* Required work *
Please find the lines in the following records that hold "pour", and copy them.

[Records from a data collection]
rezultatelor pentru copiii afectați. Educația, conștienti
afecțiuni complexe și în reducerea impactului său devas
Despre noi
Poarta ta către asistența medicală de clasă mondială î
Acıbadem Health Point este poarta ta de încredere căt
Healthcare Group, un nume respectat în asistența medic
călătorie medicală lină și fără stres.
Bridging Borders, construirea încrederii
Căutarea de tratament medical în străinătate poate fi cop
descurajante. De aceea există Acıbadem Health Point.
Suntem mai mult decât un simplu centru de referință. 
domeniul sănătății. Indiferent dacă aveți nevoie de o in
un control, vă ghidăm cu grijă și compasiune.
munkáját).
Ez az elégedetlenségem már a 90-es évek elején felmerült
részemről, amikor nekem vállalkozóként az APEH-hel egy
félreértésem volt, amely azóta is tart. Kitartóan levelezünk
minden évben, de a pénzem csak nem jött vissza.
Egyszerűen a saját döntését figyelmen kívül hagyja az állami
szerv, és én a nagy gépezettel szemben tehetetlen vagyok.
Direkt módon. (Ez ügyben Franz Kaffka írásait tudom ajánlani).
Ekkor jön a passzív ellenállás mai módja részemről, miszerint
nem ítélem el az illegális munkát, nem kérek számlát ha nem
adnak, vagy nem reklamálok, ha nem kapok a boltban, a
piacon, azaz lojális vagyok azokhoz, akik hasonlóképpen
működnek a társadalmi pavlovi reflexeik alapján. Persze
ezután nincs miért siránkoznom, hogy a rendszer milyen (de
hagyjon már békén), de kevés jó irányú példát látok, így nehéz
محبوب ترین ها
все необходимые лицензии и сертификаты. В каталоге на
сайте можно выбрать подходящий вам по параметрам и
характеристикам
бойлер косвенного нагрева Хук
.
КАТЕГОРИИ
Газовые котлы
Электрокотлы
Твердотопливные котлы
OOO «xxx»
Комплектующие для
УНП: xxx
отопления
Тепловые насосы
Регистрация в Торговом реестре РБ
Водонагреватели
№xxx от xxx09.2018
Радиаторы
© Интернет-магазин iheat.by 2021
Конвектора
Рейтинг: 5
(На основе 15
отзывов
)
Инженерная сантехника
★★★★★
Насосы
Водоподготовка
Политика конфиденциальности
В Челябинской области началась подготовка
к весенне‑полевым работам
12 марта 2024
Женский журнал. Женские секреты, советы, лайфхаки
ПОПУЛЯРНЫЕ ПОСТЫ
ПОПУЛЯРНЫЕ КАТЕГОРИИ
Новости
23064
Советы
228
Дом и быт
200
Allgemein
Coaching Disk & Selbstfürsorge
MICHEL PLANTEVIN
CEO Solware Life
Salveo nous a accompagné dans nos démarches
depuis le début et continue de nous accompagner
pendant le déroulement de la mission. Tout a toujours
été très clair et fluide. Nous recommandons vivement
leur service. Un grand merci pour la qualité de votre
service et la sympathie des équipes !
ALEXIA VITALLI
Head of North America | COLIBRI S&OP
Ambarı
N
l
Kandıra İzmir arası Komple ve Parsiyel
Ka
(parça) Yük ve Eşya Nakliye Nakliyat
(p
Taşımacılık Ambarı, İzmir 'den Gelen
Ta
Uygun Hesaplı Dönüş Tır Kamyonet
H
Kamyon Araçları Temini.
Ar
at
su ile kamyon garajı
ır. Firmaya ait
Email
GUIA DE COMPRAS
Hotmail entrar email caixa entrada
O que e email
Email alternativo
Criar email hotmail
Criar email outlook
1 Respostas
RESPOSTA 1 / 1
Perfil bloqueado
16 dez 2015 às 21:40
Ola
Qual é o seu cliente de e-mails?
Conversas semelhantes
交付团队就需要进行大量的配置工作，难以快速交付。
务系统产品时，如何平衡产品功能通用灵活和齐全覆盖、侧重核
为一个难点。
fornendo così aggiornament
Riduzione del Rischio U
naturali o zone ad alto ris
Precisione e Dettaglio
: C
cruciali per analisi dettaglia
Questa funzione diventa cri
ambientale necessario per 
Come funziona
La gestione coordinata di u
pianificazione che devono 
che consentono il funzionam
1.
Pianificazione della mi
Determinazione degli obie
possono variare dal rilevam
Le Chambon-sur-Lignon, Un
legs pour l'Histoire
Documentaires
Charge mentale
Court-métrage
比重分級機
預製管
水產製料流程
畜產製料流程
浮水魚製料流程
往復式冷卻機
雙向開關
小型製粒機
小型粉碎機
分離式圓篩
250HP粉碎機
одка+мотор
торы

* Task answer *
leur service. Un grand merci pour la qualité de votre
legs pour l'Histoire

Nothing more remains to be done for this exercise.